Sono un ufficiale di carriera delle Forze Armate della Federazione Russa. E odio questa guerra”.
Inizia così la lettera sulla guerra che un ufficiale russo ha voluto inviare ad un giornale che raccoglie pensieri sul conflitto, da russi come da ucraini. Ovviamente, l’ufficiale firma la lettera con un nome di fantasia, non potrebbe fare altrimenti.
“All’età di 18 anni entrai in una scuola militare. Alla fine dei miei studi, completamente deluso da ciò che avevo visto e imparato, decisi fermamente di smettere e di non tornare mai più in servizio. La mia ragazza stava aspettando, a Mosca, che io mi licenziassi, stavo imparando una nuova professione, facevo piani per una nuova vita, con determinazione.
Peccato che il processo di licenziamento di un ufficiale appena nominato richieda molto tempo e lunghe procedure burocratiche. Mentre le mie carte vagavano da un tavolo all’altro, cominciò la guerra. Ricordo ancora con tremore il momento in cui mi sono reso conto che quell’orrore, appena iniziato, entrava nella mia vita…
Da quel momento in poi non posso andare da nessuna parte. Tutti i miei colleghi presero questa notizia con entusiasmo, mi sembrava che fossi l’unico a vedere la guerra come una guerra, e non come una mossa geopolitica ben ponderata.
Davanti ai miei occhi, colleghi che condividevano opinioni liberali simili alle mie hanno cambiato idea e hanno trovato giustificazioni diverse per quello che stava accadendo. A un certo punto, la discussione pubblica ha raggiunto un punto in cui anche dire una sola parola contro la guerra è diventato inaccettabile.

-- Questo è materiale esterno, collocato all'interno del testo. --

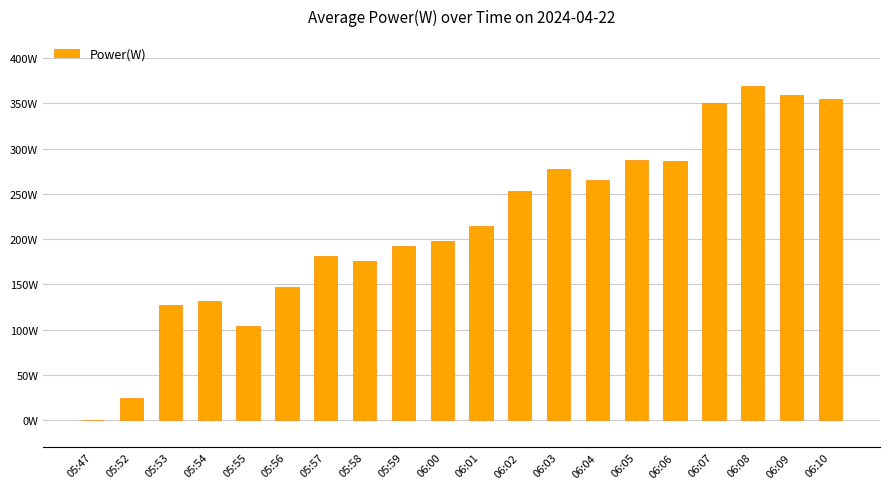

Where does the data first go above 215?

06:02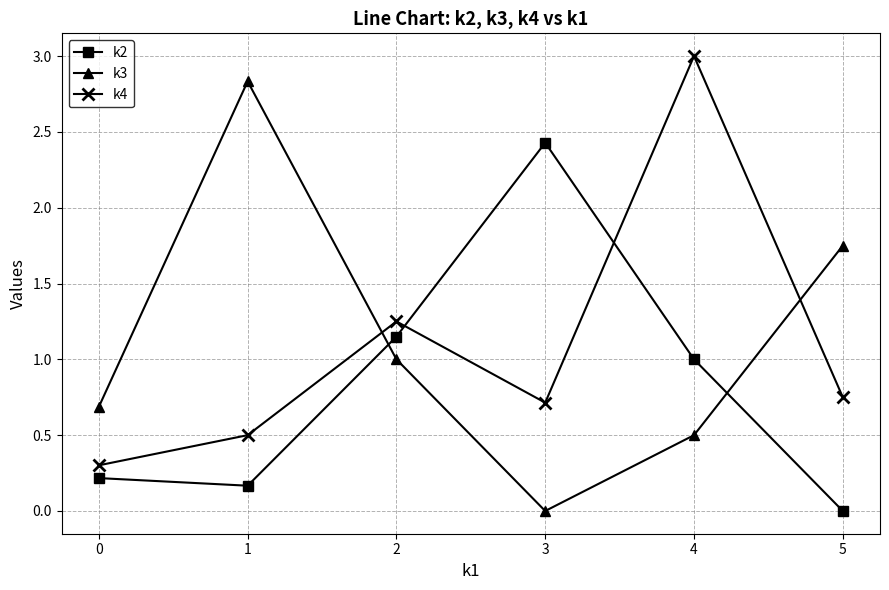

Which series ends up on top after the final intersection of k2 and k4?

k4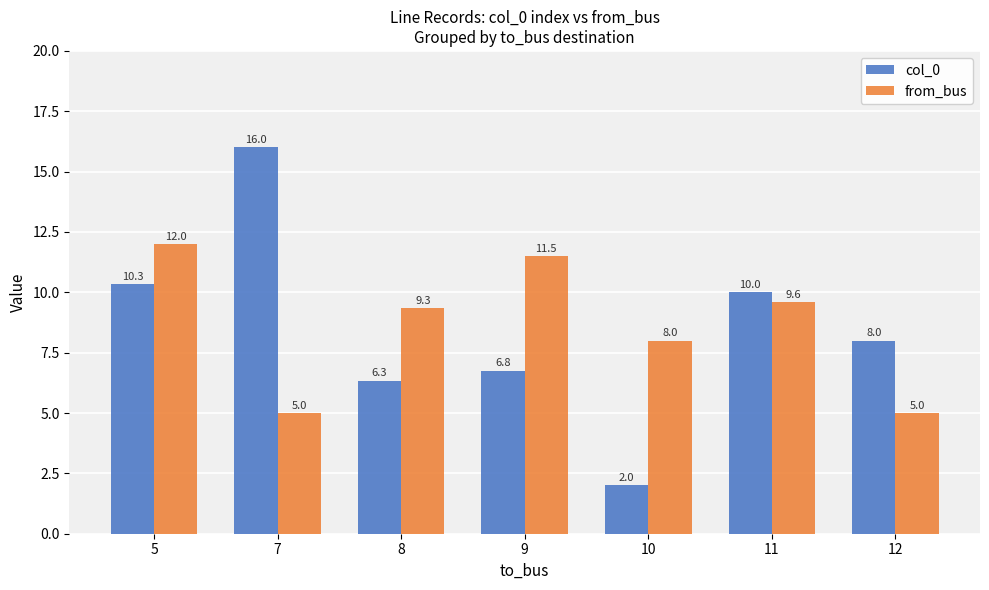

What is the value of the col_0 bar at the 5th from the left?

2.0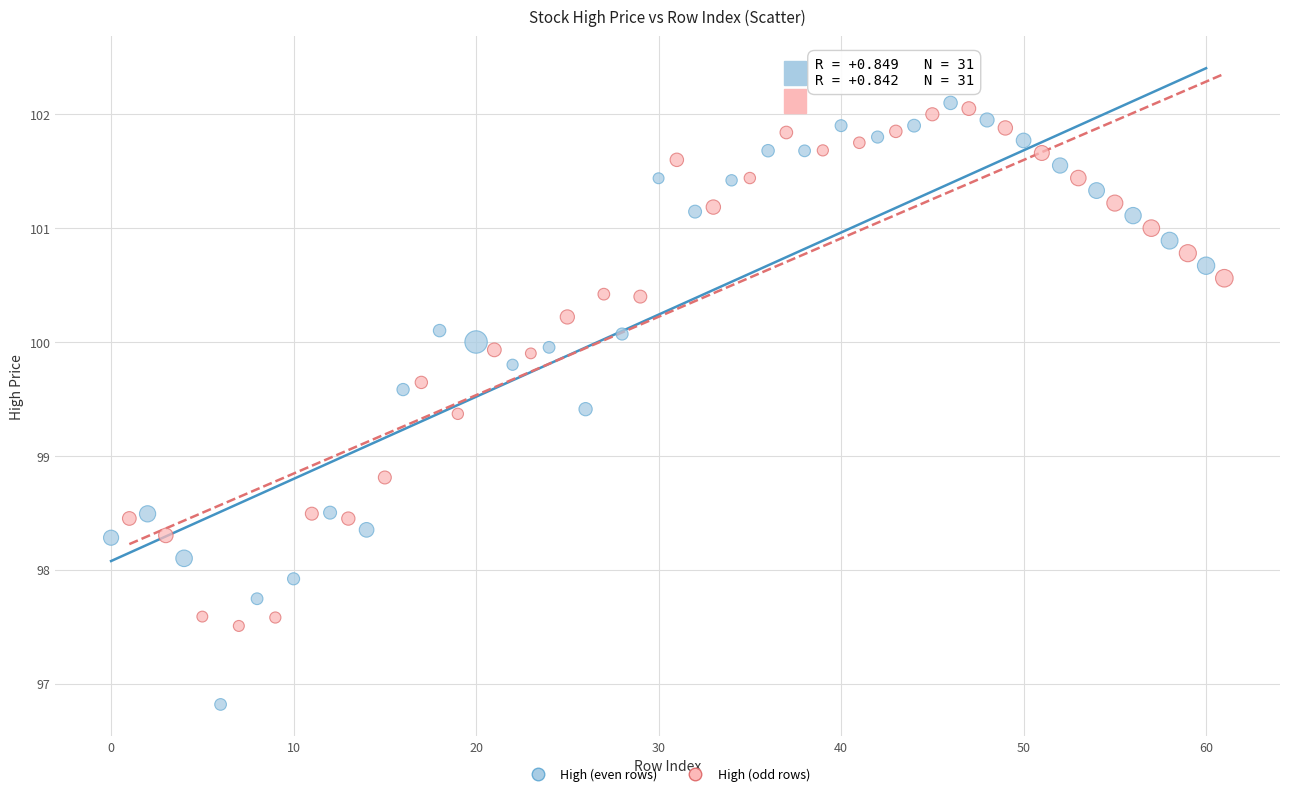

Which series contains the highest Y value?

High (even rows)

Ma molto più terribile di tutti gli altri problemi era la vera minaccia per la mia vita, il mio futuro, per le persone che mi erano vicine. La paura della morte è diventata la mia compagna costante. Dopotutto, cosa potrà accadere? O la morte o la prigione.

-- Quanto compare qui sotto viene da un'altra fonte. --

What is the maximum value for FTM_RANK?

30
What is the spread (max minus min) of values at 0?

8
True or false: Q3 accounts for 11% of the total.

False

Allora, ho iniziato ad apprezzare il fatto che la mia specialità non è molto richiesta in prima linea, ma ogni anno quando si formano nuove “squadre” per la prima linea, questo elemento conta sempre meno. Sono diventato uno schiavo che non può né arrendersi né rifiutarsi. E il contratto con il ministero della Difesa è diventato simile a un contratto con il diavolo.
Ci sono due esiti per la disobbedienza: o al “fronte” o in carcere. Non resta che “non brillare” e aspettare.

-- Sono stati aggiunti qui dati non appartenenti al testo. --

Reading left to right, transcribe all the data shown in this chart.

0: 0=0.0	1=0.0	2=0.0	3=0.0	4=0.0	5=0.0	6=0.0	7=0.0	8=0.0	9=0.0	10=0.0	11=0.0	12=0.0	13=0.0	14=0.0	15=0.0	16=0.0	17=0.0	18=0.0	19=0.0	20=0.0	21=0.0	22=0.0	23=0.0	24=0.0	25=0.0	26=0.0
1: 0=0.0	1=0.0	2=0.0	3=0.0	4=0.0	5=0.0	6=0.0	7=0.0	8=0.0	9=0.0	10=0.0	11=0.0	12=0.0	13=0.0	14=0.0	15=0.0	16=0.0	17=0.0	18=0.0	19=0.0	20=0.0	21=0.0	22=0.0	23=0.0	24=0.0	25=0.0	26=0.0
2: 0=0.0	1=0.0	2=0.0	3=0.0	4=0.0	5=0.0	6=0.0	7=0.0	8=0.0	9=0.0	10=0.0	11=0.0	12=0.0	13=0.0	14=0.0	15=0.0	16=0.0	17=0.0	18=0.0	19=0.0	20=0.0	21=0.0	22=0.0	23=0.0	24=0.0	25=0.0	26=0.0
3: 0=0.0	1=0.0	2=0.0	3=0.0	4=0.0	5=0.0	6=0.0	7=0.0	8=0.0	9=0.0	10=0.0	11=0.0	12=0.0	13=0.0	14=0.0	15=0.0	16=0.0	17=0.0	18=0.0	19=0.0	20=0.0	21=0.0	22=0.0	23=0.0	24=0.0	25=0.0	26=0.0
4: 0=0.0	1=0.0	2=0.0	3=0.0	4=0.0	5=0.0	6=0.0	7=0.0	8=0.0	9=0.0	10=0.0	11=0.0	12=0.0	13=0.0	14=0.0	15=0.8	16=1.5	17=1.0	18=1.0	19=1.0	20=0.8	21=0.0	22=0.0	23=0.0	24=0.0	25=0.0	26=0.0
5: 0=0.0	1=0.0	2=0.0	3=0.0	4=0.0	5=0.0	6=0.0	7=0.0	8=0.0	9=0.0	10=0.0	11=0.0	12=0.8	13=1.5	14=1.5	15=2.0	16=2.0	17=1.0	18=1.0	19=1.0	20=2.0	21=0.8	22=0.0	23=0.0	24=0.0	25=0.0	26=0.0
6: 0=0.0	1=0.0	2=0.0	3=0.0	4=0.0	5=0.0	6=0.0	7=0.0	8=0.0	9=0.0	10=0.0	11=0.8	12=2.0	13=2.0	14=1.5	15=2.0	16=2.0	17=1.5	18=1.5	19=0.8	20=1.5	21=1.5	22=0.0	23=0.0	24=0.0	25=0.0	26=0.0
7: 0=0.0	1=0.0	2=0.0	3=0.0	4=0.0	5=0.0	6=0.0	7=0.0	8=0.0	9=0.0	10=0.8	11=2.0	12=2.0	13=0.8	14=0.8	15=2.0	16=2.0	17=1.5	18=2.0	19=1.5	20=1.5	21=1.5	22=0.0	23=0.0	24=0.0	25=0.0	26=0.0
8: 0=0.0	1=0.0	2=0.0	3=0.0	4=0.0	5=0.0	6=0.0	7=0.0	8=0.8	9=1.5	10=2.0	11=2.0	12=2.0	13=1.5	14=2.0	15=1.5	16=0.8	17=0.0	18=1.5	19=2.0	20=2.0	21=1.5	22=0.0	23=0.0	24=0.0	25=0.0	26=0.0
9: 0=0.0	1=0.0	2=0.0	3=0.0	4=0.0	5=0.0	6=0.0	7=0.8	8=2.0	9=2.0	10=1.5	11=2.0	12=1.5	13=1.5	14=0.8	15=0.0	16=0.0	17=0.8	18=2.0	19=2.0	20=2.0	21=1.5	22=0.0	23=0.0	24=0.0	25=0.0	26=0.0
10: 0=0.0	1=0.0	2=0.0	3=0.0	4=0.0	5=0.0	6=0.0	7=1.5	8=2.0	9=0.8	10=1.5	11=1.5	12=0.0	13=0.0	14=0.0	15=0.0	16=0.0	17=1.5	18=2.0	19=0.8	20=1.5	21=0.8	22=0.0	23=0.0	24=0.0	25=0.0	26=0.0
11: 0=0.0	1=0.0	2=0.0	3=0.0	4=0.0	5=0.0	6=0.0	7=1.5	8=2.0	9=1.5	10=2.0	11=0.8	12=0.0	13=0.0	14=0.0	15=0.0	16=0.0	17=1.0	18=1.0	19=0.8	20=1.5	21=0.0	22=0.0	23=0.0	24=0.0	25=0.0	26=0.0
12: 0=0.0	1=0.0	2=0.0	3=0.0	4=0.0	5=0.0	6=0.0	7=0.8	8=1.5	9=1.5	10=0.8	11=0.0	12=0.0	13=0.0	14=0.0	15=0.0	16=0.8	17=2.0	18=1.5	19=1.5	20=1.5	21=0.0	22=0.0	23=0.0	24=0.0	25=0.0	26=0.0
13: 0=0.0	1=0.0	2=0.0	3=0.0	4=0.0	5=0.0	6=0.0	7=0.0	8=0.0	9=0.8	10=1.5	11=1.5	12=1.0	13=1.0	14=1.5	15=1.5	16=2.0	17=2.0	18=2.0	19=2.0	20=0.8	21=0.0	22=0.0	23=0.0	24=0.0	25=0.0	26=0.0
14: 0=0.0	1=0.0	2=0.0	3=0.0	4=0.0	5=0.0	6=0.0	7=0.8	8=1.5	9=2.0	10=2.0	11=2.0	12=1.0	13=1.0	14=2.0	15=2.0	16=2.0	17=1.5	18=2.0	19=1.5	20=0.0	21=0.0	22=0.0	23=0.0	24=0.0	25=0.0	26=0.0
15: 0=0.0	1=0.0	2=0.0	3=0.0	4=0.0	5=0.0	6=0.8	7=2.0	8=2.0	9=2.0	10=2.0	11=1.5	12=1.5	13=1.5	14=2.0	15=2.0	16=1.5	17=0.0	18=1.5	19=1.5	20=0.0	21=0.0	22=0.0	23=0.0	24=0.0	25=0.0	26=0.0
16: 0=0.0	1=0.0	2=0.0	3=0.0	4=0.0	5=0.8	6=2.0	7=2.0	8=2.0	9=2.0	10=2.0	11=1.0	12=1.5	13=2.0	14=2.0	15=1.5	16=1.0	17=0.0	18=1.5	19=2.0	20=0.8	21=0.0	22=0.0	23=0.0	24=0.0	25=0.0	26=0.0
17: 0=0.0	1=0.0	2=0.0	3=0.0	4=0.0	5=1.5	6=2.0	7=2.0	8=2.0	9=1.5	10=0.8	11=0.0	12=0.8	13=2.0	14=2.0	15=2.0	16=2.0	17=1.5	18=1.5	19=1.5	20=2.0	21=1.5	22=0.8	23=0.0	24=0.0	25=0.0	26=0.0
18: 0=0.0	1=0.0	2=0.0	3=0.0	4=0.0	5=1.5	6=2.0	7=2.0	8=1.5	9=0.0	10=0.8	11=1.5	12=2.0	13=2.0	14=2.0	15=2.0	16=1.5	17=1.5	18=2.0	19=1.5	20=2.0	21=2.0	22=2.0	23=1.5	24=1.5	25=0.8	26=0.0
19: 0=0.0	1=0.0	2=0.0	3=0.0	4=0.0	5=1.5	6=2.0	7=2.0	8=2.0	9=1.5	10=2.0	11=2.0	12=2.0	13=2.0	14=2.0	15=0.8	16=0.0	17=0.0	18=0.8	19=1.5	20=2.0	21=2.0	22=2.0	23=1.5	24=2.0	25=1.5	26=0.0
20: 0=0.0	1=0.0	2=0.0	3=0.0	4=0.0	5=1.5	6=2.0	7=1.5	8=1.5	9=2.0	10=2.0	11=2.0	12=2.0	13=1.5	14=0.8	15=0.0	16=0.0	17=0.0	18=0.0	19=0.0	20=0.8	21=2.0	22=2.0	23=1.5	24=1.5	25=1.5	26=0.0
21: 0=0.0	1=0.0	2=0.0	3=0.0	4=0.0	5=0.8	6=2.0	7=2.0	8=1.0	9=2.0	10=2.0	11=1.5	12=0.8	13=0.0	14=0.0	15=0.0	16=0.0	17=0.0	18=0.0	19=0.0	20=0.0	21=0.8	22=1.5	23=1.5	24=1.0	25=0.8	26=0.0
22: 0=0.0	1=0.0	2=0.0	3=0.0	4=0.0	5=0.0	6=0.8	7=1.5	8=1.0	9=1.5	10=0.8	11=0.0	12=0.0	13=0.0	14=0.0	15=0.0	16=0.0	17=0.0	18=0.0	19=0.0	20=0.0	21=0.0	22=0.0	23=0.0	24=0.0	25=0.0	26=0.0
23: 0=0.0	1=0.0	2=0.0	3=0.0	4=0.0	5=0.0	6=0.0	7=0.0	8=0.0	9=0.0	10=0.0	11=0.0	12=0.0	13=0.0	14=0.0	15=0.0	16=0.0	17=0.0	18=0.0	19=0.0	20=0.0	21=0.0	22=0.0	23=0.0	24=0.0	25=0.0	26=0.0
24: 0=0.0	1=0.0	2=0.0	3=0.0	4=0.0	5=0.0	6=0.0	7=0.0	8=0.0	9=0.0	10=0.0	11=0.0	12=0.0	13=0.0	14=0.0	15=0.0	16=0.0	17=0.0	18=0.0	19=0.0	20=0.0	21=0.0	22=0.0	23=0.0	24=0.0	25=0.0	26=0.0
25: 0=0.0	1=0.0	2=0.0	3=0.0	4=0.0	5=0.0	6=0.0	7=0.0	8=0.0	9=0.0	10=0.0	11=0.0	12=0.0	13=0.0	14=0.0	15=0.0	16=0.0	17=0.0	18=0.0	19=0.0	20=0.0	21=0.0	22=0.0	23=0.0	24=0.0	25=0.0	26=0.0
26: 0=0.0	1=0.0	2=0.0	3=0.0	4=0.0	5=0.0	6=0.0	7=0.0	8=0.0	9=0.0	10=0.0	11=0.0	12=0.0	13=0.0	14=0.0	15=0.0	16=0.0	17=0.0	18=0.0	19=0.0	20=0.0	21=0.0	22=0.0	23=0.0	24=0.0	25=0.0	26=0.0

Fin dai primi giorni ho creduto nell’imminente fine di questo conflitto. Sono passati tre anni così. Ma ci credo ancora, ma sempre meno, con molta fatica.
Allora, con speranza, mi aggrappo a tutte le notizie sui negoziati e sono sconvolto dalle “clownerie” della politica. Quasi tutti pensano che se sei un militare, allora sei per la guerra. No!”.